A practical demonstration of grain and film size

I love Kodak's UltraColor 400 film. It's wonderful for my style of portraiture because it's just about the right level of contrast and saturation to make people look the way I want them to look, and it's easy to scan. Also, the lowered contrast compared to slide film gives you a useful overexposure latitude range (although not by that much... after a point, UC400 doesn't have such a beautiful tonality. It's very much designed to be shot with a correctly metered camera.)

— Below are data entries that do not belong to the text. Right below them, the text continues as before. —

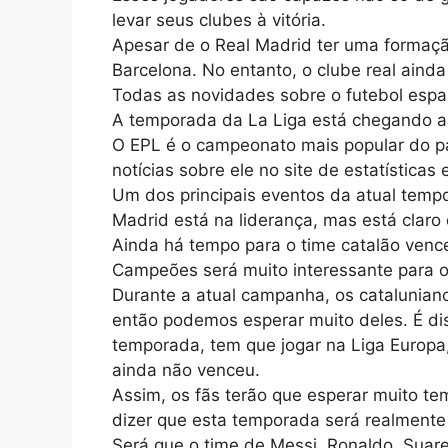
levar seus clubes à vitória.
Apesar de o Real Madrid ter uma formação
Barcelona. No entanto, o clube real ainda é
Todas as novidades sobre o futebol espa
A temporada da La Liga está chegando ao
O EPL é o campeonato mais popular do pa
notícias sobre ele no site de estatísticas 
Um dos principais eventos da atual tempo
Madrid está na liderança, mas está claro
Ainda há tempo para o time catalão vencer
Campeões será muito interessante para o
Durante a atual campanha, os catalunian
então podemos esperar muito deles. É di
temporada, tem que jogar na Liga Europa,
ainda não venceu.
Assim, os fãs terão que esperar muito 
dizer que esta temporada será realmente 
Será que o time de Messi, Ronaldo, Suare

I've been shooting it in both 35mm and 6x7 format lately, and so that gives me a great basis for comparison.

People in the 35mm and digital shooting worlds tend to place a lot of importance on having the sharpest lens and the finest grained film/highest resolution sensor. People shooting 6x7 or large format have far less to worry about. I wanted to try out Kodak E200 to see what it looked like for my next film comparison, since it was freshly-expired in 120 format at the local camera store, but I realized that I couldn't make any realistic assessment of how grainy it was in the 6x7 format. So, after playing with UC 400 in the 35mm format, I decided I wanted to know what it looks like on my 6x7.

Here's a frame from UltraColor 400 shot in 35mm format with a 50mm lens:


Here's a frame from UltraColor 400 shot in 6x7 format with a 90mm lens:

Kimberly Marvel

The big thing that I'd like to highlight is that, at a reasonably large screen size, the 35mm version has just a perceptible touch of grain, whereas this is completely gone with a negative that's over 4 times the size of 35mm.


Side note:

My current "main" camera is a Mamiya RB67 that I purchased with the proceeds from a stock photo sale. After switching to medium format, it's really depressing to scan 35mm images. Tri-X is a grainy film in the 35mm format, but in medium format, it is just a sharp fast film that's easy to develop. Even Delta 3200 starts to look fine-grained.